Un Genevois consacré prince des PME au pays des cheikhs

Par Julien de Weck. Mis à jour le 22.02.2012 9 Commentaires

L'entreprise de Michael Lahyani, un site d’annonces immobilières en ligne, s’est classée au 3e rang du top 100 du Dubai SME.

Michael Lahyani dans son bureau à Dubaï, en novembre 2011.

Michael Lahyani dans son bureau à Dubaï, en novembre 2011.
Image: Julien de Weck

Propertyfinder.ae, l'équivalent du site Homegate aux Emirats arabes unis, vient de se classer au 3e rang des 100 PME dubaïotes. Ce classement, réalisé en fonction de critères de performances et de développements, a consacré mardi dernier la société du Genevois Michael Lahyani, 31 ans. Rencontre.

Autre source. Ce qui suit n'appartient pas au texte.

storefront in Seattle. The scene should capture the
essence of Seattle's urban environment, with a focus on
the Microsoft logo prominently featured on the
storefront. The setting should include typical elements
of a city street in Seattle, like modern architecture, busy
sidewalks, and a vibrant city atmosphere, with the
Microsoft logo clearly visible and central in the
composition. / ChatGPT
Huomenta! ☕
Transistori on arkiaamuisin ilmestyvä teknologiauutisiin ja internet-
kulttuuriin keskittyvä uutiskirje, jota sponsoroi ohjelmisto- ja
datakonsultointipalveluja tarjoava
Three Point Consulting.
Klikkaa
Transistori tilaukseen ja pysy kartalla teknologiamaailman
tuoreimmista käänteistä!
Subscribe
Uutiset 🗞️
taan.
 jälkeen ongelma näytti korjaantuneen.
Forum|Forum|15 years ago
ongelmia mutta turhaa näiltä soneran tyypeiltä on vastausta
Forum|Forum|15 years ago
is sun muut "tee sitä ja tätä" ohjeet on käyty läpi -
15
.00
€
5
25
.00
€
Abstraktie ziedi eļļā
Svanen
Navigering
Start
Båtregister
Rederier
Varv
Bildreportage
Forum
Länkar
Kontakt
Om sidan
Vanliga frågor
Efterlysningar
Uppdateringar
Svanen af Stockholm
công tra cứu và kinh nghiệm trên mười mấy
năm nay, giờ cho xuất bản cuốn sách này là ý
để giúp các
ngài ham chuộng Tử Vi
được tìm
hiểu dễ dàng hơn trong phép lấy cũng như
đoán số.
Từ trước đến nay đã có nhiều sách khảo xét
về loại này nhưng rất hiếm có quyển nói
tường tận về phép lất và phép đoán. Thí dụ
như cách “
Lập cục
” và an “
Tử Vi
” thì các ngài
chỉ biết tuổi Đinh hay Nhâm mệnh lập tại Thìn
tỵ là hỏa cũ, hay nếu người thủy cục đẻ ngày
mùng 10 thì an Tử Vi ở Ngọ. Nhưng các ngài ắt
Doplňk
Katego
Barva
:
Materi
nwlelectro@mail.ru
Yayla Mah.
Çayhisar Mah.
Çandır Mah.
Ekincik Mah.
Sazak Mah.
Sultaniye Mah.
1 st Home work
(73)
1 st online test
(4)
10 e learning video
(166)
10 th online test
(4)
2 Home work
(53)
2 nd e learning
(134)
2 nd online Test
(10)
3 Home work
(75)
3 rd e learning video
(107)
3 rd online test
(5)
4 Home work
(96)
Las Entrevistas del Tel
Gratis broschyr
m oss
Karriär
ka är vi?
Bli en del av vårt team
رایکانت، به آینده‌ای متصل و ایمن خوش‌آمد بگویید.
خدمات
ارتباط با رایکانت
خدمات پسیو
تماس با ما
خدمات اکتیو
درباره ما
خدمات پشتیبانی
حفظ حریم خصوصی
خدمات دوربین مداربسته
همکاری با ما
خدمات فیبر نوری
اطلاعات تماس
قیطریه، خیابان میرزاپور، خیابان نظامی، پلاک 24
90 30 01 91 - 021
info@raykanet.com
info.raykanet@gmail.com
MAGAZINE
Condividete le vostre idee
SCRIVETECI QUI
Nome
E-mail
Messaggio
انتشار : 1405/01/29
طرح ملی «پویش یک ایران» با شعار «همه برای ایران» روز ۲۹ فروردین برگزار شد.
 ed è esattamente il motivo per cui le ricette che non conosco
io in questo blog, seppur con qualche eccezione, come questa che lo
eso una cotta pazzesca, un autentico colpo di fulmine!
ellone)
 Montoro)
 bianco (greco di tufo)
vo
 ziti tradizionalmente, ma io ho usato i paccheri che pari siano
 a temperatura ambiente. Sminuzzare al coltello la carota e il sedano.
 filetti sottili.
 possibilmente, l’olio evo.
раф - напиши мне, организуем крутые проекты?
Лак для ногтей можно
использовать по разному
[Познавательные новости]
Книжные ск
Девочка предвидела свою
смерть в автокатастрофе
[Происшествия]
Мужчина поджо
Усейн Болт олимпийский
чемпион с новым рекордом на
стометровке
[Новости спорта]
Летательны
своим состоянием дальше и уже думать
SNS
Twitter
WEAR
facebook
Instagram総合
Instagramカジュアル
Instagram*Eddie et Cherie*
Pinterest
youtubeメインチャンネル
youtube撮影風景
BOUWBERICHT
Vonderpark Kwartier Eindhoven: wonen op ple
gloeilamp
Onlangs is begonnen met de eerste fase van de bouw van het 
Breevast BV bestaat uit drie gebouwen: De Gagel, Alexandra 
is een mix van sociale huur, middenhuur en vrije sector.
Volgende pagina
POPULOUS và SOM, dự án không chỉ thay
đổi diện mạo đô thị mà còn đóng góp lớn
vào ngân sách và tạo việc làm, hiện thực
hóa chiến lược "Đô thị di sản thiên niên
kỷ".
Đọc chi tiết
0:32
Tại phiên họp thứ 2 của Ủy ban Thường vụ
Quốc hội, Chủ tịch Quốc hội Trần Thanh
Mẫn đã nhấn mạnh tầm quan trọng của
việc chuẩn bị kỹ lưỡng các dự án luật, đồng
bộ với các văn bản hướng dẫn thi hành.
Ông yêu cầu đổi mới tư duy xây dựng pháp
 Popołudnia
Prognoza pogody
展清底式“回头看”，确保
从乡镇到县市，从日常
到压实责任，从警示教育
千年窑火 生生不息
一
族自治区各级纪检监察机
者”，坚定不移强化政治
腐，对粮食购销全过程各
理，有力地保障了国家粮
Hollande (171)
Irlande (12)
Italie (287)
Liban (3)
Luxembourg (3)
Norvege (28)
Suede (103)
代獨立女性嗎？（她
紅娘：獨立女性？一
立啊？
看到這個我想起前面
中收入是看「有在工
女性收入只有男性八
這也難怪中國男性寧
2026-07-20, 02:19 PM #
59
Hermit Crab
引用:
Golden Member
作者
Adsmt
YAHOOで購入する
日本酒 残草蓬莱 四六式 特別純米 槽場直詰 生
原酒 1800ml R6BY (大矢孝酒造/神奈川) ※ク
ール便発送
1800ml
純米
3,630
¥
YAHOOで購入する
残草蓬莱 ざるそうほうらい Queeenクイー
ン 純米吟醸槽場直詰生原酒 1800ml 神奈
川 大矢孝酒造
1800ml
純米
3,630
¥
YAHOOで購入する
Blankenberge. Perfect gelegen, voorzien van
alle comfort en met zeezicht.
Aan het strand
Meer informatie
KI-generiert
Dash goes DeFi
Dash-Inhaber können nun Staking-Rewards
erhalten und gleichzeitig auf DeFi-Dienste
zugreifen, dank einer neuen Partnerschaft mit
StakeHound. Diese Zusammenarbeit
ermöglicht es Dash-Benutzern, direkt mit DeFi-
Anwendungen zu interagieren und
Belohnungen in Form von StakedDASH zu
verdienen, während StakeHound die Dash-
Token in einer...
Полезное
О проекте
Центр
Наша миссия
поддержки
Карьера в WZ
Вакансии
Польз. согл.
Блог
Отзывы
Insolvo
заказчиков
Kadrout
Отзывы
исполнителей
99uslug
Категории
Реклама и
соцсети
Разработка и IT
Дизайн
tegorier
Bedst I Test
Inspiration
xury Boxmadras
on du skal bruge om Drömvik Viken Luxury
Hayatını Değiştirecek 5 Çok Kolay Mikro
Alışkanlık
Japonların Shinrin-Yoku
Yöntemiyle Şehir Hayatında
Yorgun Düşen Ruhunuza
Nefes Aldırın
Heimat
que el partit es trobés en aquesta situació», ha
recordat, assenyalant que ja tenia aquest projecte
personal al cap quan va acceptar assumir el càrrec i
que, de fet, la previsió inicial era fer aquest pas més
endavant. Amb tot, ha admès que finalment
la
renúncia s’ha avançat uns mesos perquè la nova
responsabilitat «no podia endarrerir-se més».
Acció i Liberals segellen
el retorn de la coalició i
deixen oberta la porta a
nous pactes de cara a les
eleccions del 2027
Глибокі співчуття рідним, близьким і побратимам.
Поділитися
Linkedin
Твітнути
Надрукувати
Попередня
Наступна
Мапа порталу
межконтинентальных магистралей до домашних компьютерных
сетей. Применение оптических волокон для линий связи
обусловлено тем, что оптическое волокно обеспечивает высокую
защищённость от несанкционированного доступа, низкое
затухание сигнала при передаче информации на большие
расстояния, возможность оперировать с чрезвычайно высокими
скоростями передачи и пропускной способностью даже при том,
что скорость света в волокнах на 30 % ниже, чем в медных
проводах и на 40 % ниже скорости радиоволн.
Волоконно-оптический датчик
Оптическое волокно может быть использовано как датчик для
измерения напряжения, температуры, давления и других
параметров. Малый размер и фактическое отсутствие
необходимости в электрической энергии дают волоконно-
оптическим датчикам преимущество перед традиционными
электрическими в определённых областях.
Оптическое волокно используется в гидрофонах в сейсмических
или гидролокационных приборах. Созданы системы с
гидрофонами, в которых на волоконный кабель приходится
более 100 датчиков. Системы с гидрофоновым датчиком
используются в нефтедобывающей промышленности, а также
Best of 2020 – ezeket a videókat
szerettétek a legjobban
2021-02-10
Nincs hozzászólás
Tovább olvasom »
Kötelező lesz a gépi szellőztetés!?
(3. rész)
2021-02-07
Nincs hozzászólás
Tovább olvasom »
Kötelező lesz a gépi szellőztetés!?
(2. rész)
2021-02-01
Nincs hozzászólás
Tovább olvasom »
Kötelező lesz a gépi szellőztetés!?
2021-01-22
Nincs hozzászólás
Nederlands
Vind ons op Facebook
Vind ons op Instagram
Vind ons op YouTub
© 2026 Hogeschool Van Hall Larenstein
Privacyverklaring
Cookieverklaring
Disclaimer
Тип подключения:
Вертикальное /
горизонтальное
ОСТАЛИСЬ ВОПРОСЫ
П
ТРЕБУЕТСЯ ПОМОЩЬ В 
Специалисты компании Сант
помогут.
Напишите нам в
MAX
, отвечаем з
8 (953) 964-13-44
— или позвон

Media city, l’aire 2.0 de Dubaï. Un quartier vertigineux, qui se scrute la tête au ciel. Au quinzième étage de la Shatha Tower, l’équipe de Michael Layhani s’affaire dans l’open space. L’entrepreneur y dirige Propertyfinder.ae, un site internet d’annonces immobilières qu’il a créé, devenu en l’espace de six ans le premier portail des Emirats arabes unis. Derrière les écrans, une mappemonde de visages formée par quinze nationalités. Côté fenêtre, le bureau du boss, 31 ans. La success story helvétique au pays des cheikhs.

Le destin émirati de Michael Lahyani débute en 2004. Diplômé de HEC Lausanne, ce fils de marchand d’art genevois se rend à Dubaï en visite. Premières impressions. «A l’époque, la ville était une immense maquette aux projets mégalo. L’effervescence qui y régnait m’a immédiatement stimulé.» Son regard se tourne vers la baie vitrée. Dehors, l’horizon se lit à la verticale. A perte de vue, des murs de gratte-ciel qui narguent le désert. «En Suisse, je venais de cofonder un magazine dédié aux passionnés de chevaux. Quand j’ai réalisé le culte que vouait les Emirati aux équidés, j’avais trouvé ma porte d’entrée à Dubaï.» De retour à Genève, il contacte ses annonceurs et lance dans la foulée une version destinée au Golfe. Premier succès. Il pose ses valises quelques mois plus tard dans la cité portuaire. Avant d’enchaîner.

Vie de nabab

Du bagou, une bonne gueule et des idées à revendre. Michael Lahyani incarne l’entrepreneur décomplexé, voire énervant. La vie à Dubaï ? «Le domaine de tous les possibles. Un chauffeur, une employée de maison et le soleil 330 jours par an», rigole le Genevois. Qui se mue volontiers en provocateur: «Vous pouvez écrire nabab, ça fera jaser au bout du lac.» Dont acte.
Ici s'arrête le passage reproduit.